所给文本:
CVPR2019 | 10篇论文速递（涵盖全景分割、实例分割和姿态估计等方向）

Amusi

发布于 2019-12-31 12:29:47

6430

发布于 2019-12-31 12:29:47

文章被收录于专栏：CVer

【导读】CVPR 2019 接收论文列表已经出来了，但只是一些索引号，所以并没有完整的论文合集。CVer 最近也在整理收集，今天一文涵盖10篇 CVPR 2019 论文速递，内容涵盖全景分割、实例分割和姿态估计等方向。

之前曾分享：CVPR2019 | 15篇论文速递（涵盖目标检测、语义分割和姿态估计等方向）

特别鸣谢 CV_arXiv_Daily 公众号提供的部分素材

实例分割

[1] CVPR2019 开源Mask Scoring R-CNN新文

论文题目：Mask Scoring R-CNN

作者：Zhaojin Huang, Lichao Huang, Yongchao Gong, Chang Huang, Xinggang Wang

论文链接：https://arxiv.org/abs/1903.00241

代码链接：https://github.com/zjhuang22/maskscoring_rcnn

摘要: Letting a deep network be aware of the quality of its own predictions is an interesting yet important problem. In the task of instance segmentation, the confidence of instance classification is used as mask quality score in most instance segmentation frameworks. However, the mask quality, quantified as the IoU between the instance mask and its ground truth, is usually not well correlated with classification score. In this paper, we study this problem and propose Mask Scoring R-CNN which contains a network block to learn the quality of the predicted instance masks. The proposed network block takes the instance feature and the corresponding predicted mask together to regress the mask IoU. The mask scoring strategy calibrates the misalignment between mask quality and mask score, and improves instance segmentation performance by prioritizing more accurate mask predictions during COCO AP evaluation. By extensive evaluations on the COCO dataset, Mask Scoring R-CNN brings consistent and noticeable gain with different models, and outperforms the state-of-the-art Mask R-CNN. We hope our simple and effective approach will provide a new direction for improving instance segmentation.

问题描述:
请把这篇CVPR2019论文速递中，从含有“CVPR2019 | 10篇论文速递（涵盖全景分割、实例分割和姿态估计等方向）”的地方起、到“CVPR 2019 论文速递，内容涵盖全景分割、实例分割和姿态估计等方向。”止的那一段原样照抄出来。 这些数据行取自另一个来源。

[数据记录]

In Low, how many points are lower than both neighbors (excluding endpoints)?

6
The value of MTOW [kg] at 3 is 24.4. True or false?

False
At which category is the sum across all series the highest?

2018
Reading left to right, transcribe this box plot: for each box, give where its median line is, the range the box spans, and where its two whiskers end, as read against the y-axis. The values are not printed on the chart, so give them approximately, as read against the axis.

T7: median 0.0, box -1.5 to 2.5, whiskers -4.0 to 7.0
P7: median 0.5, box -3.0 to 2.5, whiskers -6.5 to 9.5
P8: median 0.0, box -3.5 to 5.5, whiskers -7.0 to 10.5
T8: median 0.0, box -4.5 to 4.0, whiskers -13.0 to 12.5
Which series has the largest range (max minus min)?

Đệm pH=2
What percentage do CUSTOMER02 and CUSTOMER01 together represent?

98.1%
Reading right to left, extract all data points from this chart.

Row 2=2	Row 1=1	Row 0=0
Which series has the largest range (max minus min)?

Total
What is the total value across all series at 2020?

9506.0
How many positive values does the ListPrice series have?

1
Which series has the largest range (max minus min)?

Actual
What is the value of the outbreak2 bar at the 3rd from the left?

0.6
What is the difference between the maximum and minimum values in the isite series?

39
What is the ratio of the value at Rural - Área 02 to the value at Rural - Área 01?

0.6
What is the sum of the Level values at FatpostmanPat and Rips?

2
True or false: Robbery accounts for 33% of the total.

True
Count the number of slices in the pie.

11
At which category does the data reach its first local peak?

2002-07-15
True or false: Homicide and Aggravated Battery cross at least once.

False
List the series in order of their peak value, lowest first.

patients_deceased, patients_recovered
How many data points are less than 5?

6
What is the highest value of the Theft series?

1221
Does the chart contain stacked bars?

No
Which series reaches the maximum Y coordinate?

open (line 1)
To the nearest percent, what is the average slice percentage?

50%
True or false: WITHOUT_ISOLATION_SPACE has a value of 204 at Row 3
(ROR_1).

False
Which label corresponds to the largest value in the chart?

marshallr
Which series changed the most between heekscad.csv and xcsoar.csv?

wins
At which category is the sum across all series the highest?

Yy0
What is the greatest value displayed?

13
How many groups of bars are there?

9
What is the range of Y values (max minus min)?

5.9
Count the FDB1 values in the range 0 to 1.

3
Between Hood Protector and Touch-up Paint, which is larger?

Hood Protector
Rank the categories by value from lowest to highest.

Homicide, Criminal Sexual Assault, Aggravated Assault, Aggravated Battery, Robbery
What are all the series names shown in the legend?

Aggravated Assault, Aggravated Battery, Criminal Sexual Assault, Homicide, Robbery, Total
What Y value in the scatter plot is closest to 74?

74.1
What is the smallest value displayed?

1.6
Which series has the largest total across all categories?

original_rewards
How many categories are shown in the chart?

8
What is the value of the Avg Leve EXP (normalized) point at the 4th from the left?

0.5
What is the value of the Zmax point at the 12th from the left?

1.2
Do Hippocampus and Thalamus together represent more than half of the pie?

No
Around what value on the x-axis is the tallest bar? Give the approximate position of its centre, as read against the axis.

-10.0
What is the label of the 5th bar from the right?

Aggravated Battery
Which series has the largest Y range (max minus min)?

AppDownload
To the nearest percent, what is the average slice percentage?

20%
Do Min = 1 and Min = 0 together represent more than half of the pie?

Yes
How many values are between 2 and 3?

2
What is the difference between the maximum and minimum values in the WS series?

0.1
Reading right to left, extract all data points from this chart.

练习解答:
CVPR2019 | 10篇论文速递（涵盖全景分割、实例分割和姿态估计等方向）

Amusi

发布于 2019-12-31 12:29:47

6430

发布于 2019-12-31 12:29:47

文章被收录于专栏：CVer

【导读】CVPR 2019 接收论文列表已经出来了，但只是一些索引号，所以并没有完整的论文合集。CVer 最近也在整理收集，今天一文涵盖10篇 CVPR 2019 论文速递，内容涵盖全景分割、实例分割和姿态估计等方向。